Phlip
3/15/2009 2:45:00 PM
Mike Stephens wrote:
> I don't have access to an instance of Ruby at the moment
You might ought to explain that one. It even runs on wrist watches these days!
> and I am not
> clear what is being said in The Ruby Programming Language (Flanagan &
> Matsumoto). It says require code is executed immediately. It also says
> you can't insert the require code in the middle of something as if you
> are copy-and-pasting, so can you explain some basics of what actually
> happens?
>
> If I have a file myprog.rb and libfile1.rb, and I run myprog:
>
> myprog1.rb========
> statement_1
> require libfile1
> ==============
>
> libfile1.rb=======
> statement_2
> ==============
>
> .. I believe Ruby will run statement 1 and then run statement 2
Ya.
>
> Now if I change this to:
>
> myprog2.rb========
> statement_1
> require libfile2
> ==============
>
> libfile2.rb=================
> Module Libfilemod
> statement_2
> end
> ======================
>
> ..I assume Ruby only runs statement 1 and stops
it runs statement_2 while compiling module Libfilemod.
> Now if I change myprog:
>
> myprog3=========
> statement_1
> def calllibfile
> require libfile1
> end
> ================
>
> ..well, can you do that? If you can, presumably Ruby reads libfile1 but
> doesn't execute it?
When you call calllibfile, the libfile1 gets evaluated and inserted into the
current environment (unless if someone else already required it).
However, the contents of libfile1 do not get inserted into the current scope
(inside calllibfile). They insert into the top-level context. This is so you can
delay requiring them, but get their symbols with the correct scope.
> Also does require get executed in the order of text encountered in the
> file or does the Ruby runtime pick out the keyword require up front and
> expand it before the native code?
The Ruby parser always runs top-to-bottom in each context
>
> myprog1.rb========
> statement_1
> require libfile1
> ==============
>
> libfile1.rb=======
> statement_2
> ==============
>
> Does this do 1 then 2 or 2 first?
You already asked that!
And get used to:
require 'libfile1'
require is nothing more than a method that takes a string. It's not a magic
keyword with its own parsing rules (like its equivalents are in certain other
languages.)
> What are the differences between wrapping require code in 'Module',
> 'Def' and 'Class'?
Nope - your tutorials cover that. Read on!
> The final question is in typical web environments like webrick, apache
> or eruby, does the require code get loaded and 'compiled' everytime any
> program refers to it or is there some mechanism to cache common code in
> 'compiled' form?
The second require simply does not happen (if the string argument is the same!).
So all the same symbols remain in the same Ruby environment.

EXERCISE DATA:
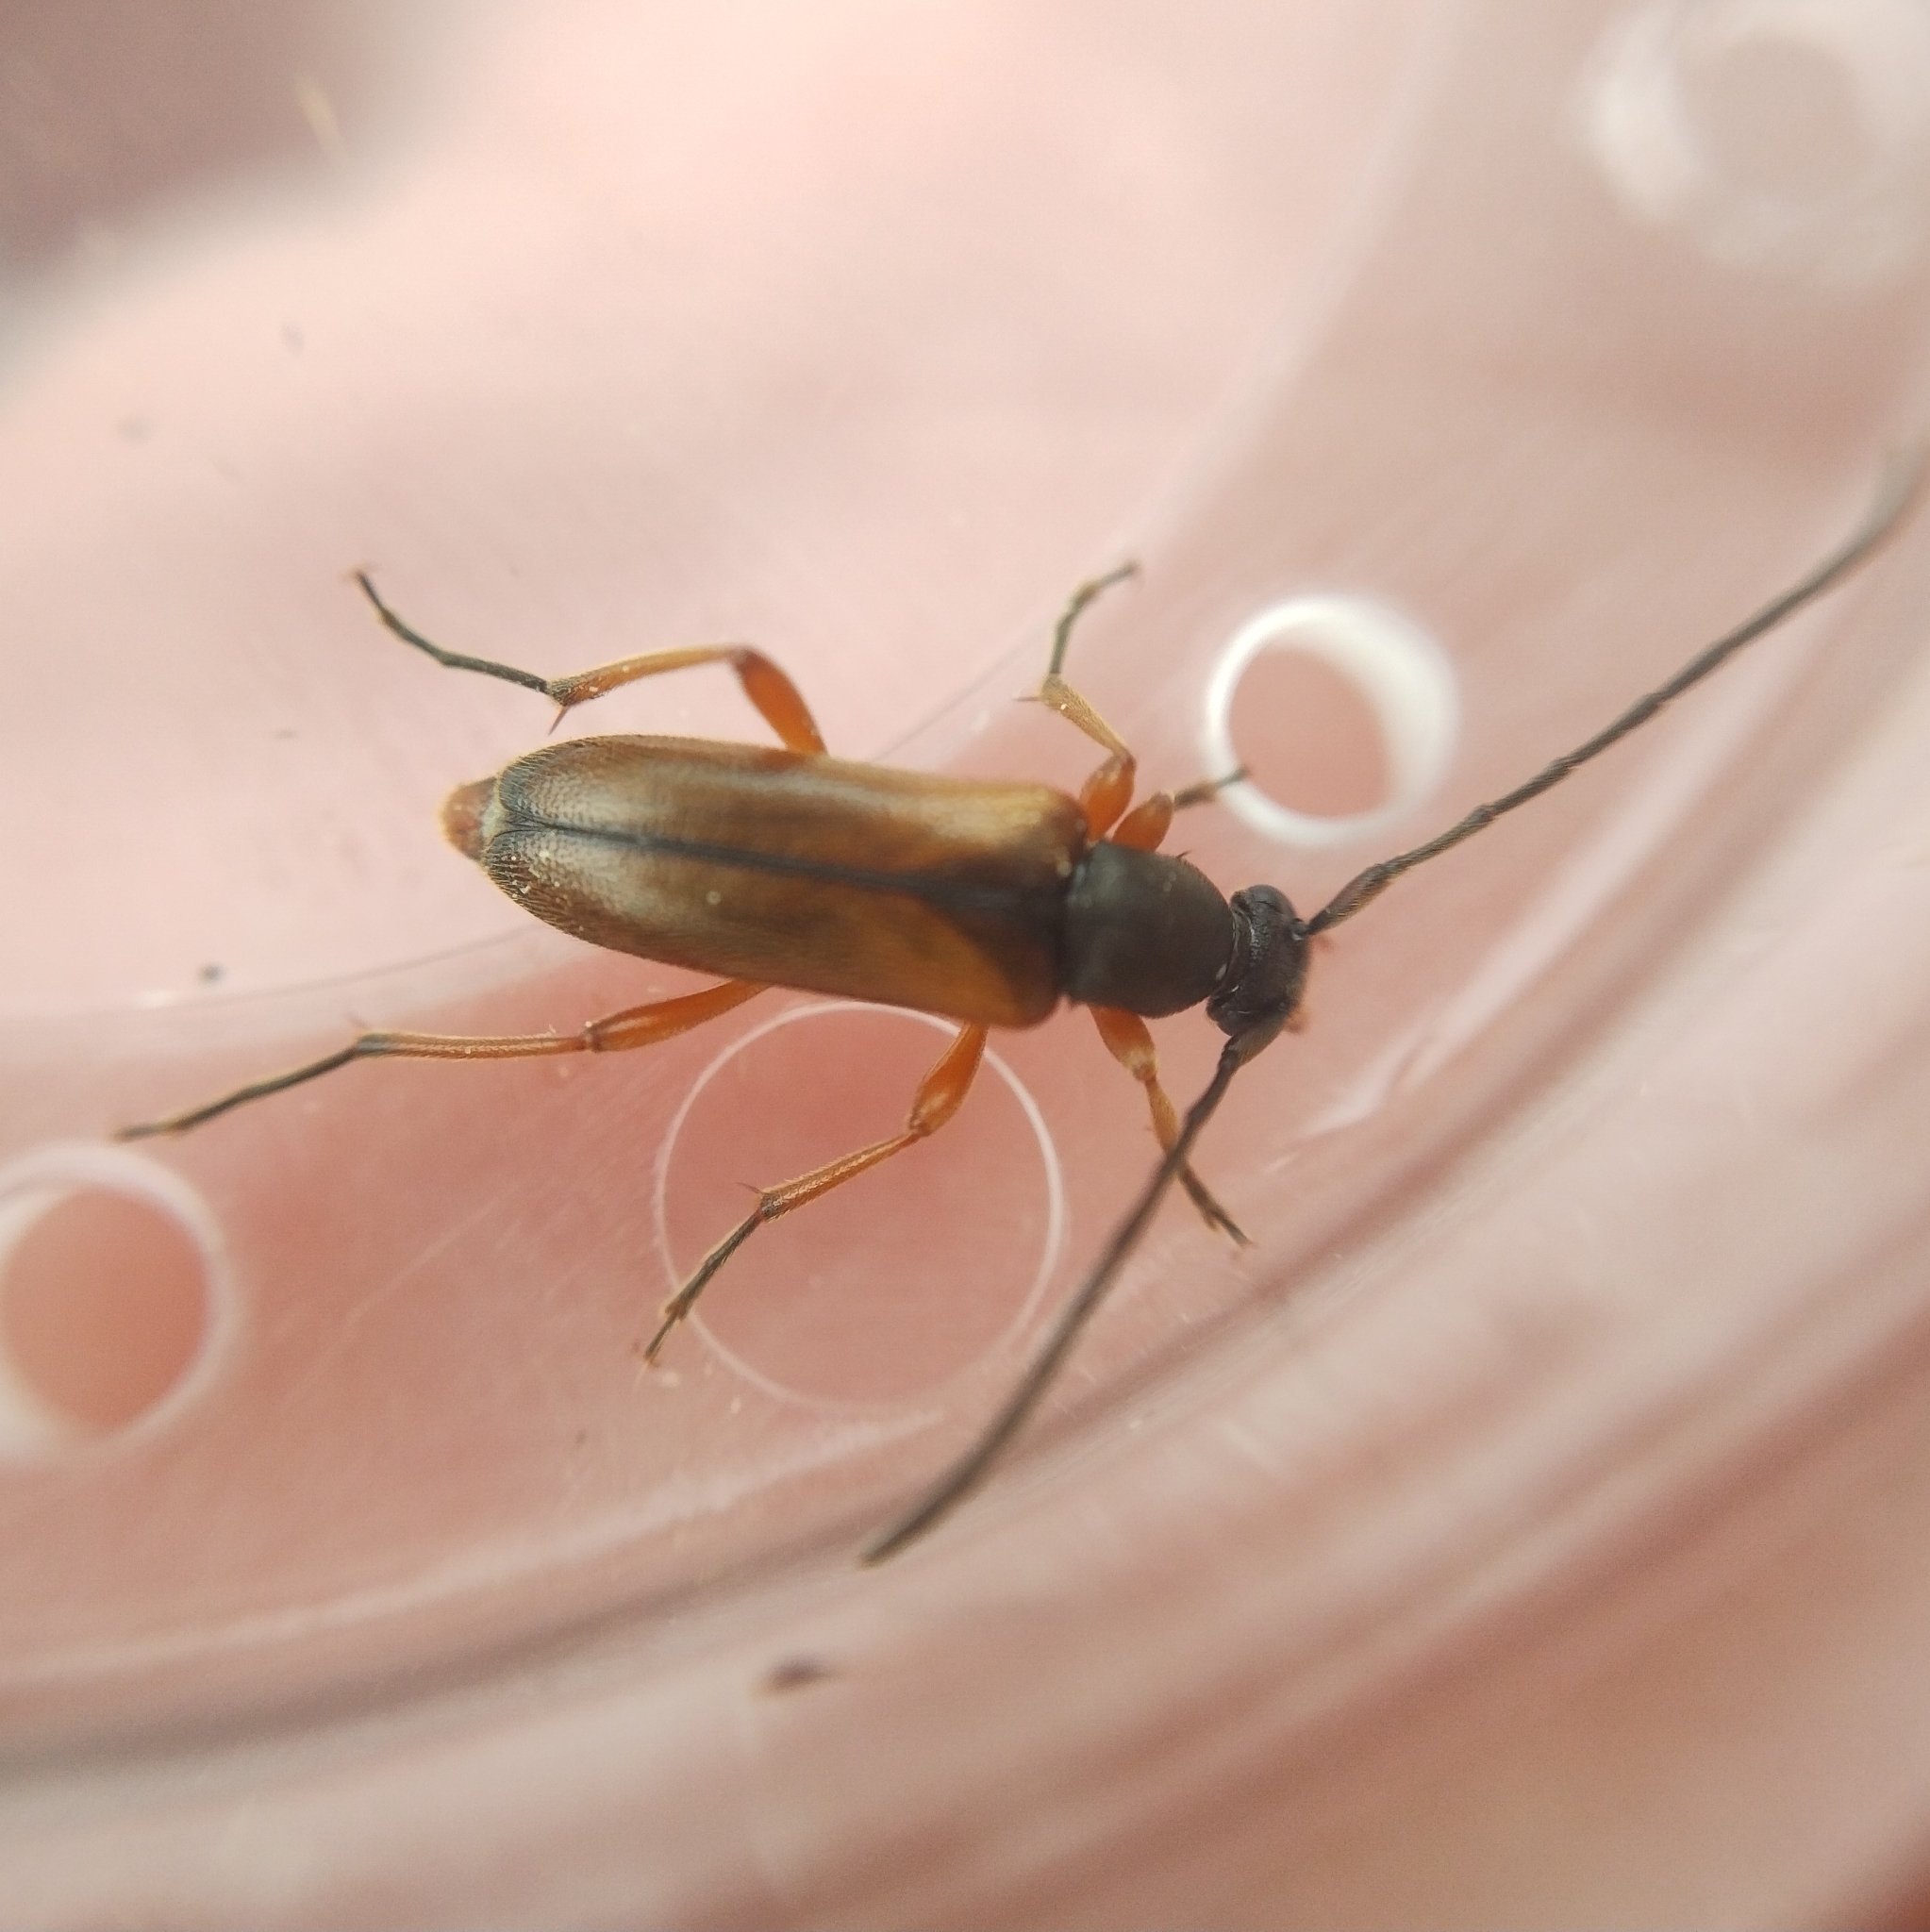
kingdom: Animalia
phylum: Arthropoda
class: Insecta
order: Coleoptera
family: Cerambycidae
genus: Alosterna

WORK INSTRUCTIONS:
a - In the Ruby discussion, what does the reply say require actually is?
b - Print the stretch of the Ruby discussion from "However, the contents" through "the native code?".
The data has no connection to the Ruby discussion.

YOUR RESPONSES:
a - It is a method that takes a string, not a magic keyword with its own parsing rules.

b -
However, the contents of libfile1 do not get inserted into the current scope
(inside calllibfile). They insert into the top-level context. This is so you can
delay requiring them, but get their symbols with the correct scope.
> Also does require get executed in the order of text encountered in the
> file or does the Ruby runtime pick out the keyword require up front and
> expand it before the native code?